— Start SOURCE EXTRACT —

Why have an association?

Think about a forest . . .

There is a fungus in the soil that allows trees in a forest to cooperate instead of compete with one another – water, nutrients, even sunlight can be shared by connected trees.

God has given us a means of cooperating instead of competing, helping our churches reach the place where we’re planted for Christ.

It’s called an association – a family of churches.

Metrolina Baptist Association: A Good Idea!



A Message by Dr. Jimmy Draper, President, LifeWay Christian Resources
July 20, 2005

We can learn much of what the association is from its history. The first Baptist associations can be historically documented in England in the 1650’s. These associations were formed by Baptist churches in England to express mutual care. The principle of mutual concern of the churches, by the churches was theological, practical and philosophical. The need for widely scattered congregations to accomplish the mighty work they envisioned with the worldwide responsibility given in the New Testament was the need out of which Associations grew.

It was on April 17, 1704 that the London Association of Baptists was formed. The messengers were from churches with incredible names: Seventh Day Particular Baptist Church and the Little Wild Street Baptist Church. Surely there was something prophetic in a Baptist Church being called “Wild Street.” The talk of Europe that year was the War of the Spanish Succession. The talk of Boston that year was the first newspaper published in the American colonies. But for the sake of the Kingdom of God, the most significant thing was the formation of that first Baptist Association.

There in that little meeting of humble, anonymous Baptists in London rested in seminal form the very idea of Baptists associating, the very beginning of the British Baptist Union, the very idea that led to the Southern Baptist Convention with all of its agencies and vast resources. Those British Baptists who huddled together in the chilly April fog of a London morning had no idea that they were the vanguard of a mighty army to follow, harbingers of the centuries to come of Baptist cooperation all over the world.

Three years later, in the century and the city that would witness the Declaration of Independence and the United States Constitution, the Philadelphia Baptist Association was formed. During the eighteenth-century in America, the Philadelphia Baptist Association was the single most important institution in Baptist denominational life. From 1707, the date of its founding, to 1814, the Philadelphia Baptist Association served essentially as a national convention for Baptists in this country. How many Baptists today have a clue that when they visit Independence Hall, look at the Liberty Bell, eat a Philly cheese steak sandwich or walk up the steps of the Philadelphia Museum of Art, that they are in the very city that gave birth to all that we are and have been and hope to be as a national body of Baptists?

In those early colonial days at the first dawning light of Baptist life in colonial America, individual Baptist churches had struggled in the isolation of their own individuality. Weak, separated, isolated, fragile, individual and solitary, their witness flickered in the trade winds and crosscurrents of a nation being born. It was only when they associated themselves together that the first tiny trickle of what would one day become the mighty river of Baptist witness emerged from the wellspring of that little association of five churches and 300 members in Philadelphia.

— End SOURCE EXTRACT —

▶ PROBLEM TO WORK ON:
Using the message on Baptist associations, answer each part on its own line:
(a) On what date was the London Association of Baptists formed?
(b) Up to what year did the Philadelphia Baptist Association serve essentially as a national convention for Baptists?
(c) How many churches and members made up the association in Philadelphia?
Rely only on the message on Baptist associations for what comes next.

— Start SUPPLIED RECORDS —

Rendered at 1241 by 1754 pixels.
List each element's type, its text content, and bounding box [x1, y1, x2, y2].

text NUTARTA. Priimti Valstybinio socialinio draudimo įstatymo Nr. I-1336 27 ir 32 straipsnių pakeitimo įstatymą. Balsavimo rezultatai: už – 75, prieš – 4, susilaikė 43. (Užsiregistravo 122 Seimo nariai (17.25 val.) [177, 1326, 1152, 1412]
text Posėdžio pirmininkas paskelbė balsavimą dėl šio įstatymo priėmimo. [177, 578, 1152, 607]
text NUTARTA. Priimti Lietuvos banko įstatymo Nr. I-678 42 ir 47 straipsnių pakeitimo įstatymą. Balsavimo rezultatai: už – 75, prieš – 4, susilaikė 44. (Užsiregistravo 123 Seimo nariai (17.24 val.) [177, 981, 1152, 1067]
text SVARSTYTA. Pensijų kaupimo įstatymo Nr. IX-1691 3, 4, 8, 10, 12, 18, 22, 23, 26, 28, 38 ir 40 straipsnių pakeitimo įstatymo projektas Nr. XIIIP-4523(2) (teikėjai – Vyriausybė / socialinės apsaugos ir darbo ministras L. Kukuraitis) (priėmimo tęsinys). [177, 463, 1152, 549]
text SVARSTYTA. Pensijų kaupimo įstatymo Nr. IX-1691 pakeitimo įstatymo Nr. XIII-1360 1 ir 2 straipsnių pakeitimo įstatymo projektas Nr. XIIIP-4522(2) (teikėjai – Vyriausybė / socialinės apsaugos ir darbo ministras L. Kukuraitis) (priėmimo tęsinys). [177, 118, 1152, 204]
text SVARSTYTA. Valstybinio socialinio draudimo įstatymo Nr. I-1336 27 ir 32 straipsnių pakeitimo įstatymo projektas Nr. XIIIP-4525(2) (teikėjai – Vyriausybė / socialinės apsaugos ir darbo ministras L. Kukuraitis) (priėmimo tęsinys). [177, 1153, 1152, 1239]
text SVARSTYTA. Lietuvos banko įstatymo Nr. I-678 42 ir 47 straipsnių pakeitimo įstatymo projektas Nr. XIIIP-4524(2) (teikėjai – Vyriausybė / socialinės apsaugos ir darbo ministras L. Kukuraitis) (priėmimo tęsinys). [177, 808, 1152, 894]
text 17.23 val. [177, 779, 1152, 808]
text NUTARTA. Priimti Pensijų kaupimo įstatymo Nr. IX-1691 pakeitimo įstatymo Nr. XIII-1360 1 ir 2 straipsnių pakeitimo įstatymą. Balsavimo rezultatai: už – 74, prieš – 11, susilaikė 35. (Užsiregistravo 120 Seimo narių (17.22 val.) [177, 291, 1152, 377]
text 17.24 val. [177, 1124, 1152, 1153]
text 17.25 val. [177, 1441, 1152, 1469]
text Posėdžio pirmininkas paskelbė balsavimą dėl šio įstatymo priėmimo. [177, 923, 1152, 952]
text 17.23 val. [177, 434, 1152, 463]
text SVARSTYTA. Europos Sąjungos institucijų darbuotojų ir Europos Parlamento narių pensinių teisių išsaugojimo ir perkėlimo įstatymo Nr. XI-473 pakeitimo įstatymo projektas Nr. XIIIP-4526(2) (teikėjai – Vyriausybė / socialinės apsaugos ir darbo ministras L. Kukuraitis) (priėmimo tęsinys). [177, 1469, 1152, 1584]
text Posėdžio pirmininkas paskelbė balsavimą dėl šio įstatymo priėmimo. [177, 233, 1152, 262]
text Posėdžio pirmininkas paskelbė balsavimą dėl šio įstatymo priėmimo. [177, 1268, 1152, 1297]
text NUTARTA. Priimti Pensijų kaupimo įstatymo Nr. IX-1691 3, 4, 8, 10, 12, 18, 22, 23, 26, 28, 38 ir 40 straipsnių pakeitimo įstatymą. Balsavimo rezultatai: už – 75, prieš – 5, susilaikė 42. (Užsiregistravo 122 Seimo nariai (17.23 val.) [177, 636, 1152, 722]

— End SUPPLIED RECORDS —

▶ ANSWER:
(a) April 17, 1704
(b) 1814
(c) Five churches and 300 members